You might be thinking: How valuable could the Wolves’ 2030 and/or 2031 pick(s) be considering how good of a team they have? Well, that’s over a half-decade from now. It might actually be smarter to bet on good teams right now falling off five or six years from now than bad teams still being bad that far down the road. It’s extremely hard to maintain excellence in the NBA. The more you bet on other teams’ picks, the better your chances of a few of them turning up golden. The Spurs are putting more and more chips on the table. 

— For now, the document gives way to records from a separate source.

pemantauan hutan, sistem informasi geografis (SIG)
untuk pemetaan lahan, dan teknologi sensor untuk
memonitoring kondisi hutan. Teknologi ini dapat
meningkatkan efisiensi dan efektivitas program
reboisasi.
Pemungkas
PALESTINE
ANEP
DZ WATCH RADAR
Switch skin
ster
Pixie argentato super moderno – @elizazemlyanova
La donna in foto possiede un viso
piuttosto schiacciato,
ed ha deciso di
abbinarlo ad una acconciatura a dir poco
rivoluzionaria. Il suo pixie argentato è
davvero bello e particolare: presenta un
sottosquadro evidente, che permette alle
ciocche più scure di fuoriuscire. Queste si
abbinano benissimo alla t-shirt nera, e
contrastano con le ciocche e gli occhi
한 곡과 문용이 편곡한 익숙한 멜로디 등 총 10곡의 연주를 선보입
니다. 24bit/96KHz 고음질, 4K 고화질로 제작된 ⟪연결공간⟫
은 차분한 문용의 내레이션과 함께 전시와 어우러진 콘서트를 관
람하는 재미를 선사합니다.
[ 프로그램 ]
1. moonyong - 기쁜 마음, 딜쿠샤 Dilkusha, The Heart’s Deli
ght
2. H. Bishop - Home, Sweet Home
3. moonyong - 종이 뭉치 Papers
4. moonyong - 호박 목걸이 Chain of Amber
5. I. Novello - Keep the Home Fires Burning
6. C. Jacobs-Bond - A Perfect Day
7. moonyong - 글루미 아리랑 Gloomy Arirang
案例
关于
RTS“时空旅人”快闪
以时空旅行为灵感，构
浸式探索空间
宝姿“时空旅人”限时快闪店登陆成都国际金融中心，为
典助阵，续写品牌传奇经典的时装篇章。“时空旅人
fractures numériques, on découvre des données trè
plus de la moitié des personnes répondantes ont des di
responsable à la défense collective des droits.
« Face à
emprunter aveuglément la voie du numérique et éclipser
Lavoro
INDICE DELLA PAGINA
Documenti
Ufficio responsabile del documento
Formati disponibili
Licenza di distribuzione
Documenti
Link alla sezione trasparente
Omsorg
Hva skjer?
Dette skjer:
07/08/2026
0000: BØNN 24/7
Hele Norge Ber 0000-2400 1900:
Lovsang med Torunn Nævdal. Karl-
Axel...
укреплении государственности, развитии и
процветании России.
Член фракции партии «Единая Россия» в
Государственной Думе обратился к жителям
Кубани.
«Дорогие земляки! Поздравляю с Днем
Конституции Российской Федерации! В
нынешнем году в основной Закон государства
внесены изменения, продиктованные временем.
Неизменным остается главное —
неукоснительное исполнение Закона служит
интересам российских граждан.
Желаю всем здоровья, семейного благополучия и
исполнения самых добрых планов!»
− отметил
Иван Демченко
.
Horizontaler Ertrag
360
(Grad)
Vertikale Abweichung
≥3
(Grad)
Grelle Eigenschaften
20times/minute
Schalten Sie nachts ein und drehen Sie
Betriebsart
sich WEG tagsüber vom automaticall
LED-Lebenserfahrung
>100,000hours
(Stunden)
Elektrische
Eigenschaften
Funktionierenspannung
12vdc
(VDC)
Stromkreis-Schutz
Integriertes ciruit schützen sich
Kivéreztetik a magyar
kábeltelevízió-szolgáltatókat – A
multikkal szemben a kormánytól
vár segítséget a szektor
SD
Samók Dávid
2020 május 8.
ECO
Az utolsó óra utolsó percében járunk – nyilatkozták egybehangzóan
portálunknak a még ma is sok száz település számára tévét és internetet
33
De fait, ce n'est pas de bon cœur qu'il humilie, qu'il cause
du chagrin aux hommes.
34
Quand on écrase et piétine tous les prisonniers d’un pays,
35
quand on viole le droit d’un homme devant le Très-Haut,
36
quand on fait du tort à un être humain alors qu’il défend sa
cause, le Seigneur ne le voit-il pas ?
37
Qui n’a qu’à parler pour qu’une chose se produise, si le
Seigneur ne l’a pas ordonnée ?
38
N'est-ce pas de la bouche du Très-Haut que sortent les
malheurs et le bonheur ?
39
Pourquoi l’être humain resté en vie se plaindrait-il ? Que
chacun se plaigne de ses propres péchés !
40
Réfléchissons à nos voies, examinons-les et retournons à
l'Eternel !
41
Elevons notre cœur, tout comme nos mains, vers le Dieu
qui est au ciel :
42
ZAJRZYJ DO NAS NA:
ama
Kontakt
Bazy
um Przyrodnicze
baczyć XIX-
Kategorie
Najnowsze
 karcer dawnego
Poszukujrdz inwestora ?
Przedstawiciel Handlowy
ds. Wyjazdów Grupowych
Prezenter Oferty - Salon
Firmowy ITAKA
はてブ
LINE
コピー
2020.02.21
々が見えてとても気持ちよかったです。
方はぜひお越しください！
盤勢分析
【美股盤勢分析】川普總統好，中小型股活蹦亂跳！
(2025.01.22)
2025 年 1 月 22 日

Winners: Cade Cunningham and Scottie Barnes

Cunningham and Barnes both signed max rookie extensions. Cunningham gets $226M over five years from the Pistons, while Barnes could earn up to $270M over five with the Raptors if he makes an All-NBA Team, or wins Defensive Player of the Year or MVP next season. If Barnes doesn’t earn one of those distinctions — it seems unlikely that he will — then he’ll “only” make the $226 over five that Cunningham got. Either way, both these guys are terrific young players and now they’ve set up themselves and their families for generations to come.

Winner: Immanuel Quickley

It’s not quite the full five-year max that Cunningham and Barnes got, but Quickley will happily take the $175M the Raptors just gave him for the next five years of his services. Quickley was the 25th pick in the 2020 draft. Go back the draft history and count the number of players taken 25th or lower who have carved out legit NBA careers. Relatively speaking, it’s not many. And even fewer have earned a payday like this.

Loser: Denver Nuggets

Fear of the second apron and all the roster-building restrictions that come with it cost the Nuggets Kentavious Caldwell-Pope, who goes to Orlando on a three-year, $66M deal. KCP was Denver’s best point-of-attack defender and a perfect offensive component within the Nikola Jokic and Jamal Murray galaxy — in which he fired 3s and cut for layups and curled off two-man actions for pull-up mid-range jumpers with attention always shifted elsewhere. To lose him is a big blow for the Nuggets, who lost Bruce Brown and Jeff Green from their 2023 title team last summer. These peripheral parts are key, and as it looks right now, Denver will only look to replace Caldwell-Pope internally, probably by promoting Christian Braun into the starting lineup. Braun is a nice spark-plug player. He’s not KCP.

Winner: Sacramento Kings

There’s some talk that Sacramento might end up landing Brandon Ingram, but until that happens the only move of significance we’ve seen so far is the re-signing of Malik Monk on a four-year, $78 million deal. This was the max contract the Kings could offer Monk with his early Bird rights. It is a big deal that Monk signed before even testing free agency, as he could’ve been offered $100 million by other teams and it’s entirely possible that someone would’ve gone higher than Sacramento could’ve matched. Monk, who finished as the Sixth Man of the Year runner-up to Naz Reid after averaging a career high 15.4 points and 5.1 assists this season, is an electric scorer for the Kings and has clearly found a home he was not interested in leaving even with more money likely available. Last season, Monk led all bench players in total points and assists and was one of only two players in the past 25 years to have 1,000 points and 300 assists as a reserve, according to ESPN Stats. He also carded the highest assist percentage on drives among all players. He punctures defenses in multiple ways, even as a high-flying lob finisher from the guard position.

Winner: Oklahoma City Thunder

Josh Giddey was a drag on this team, and the Thunder found a way to move him to the Bulls for Alex Caruso without even having to give up one of their zillion draft picks as sweetener. OKC’s defense was already stout, and now you add Caruso to Lu Dort and Jalen Williams and SGA and Cason Wallace on the perimeter, with Chet Holmgren, an elite rim protector, backing those guys up, and the Thunder look like legit title contenders even before we see what they do with the $30M-plus they have in cap space.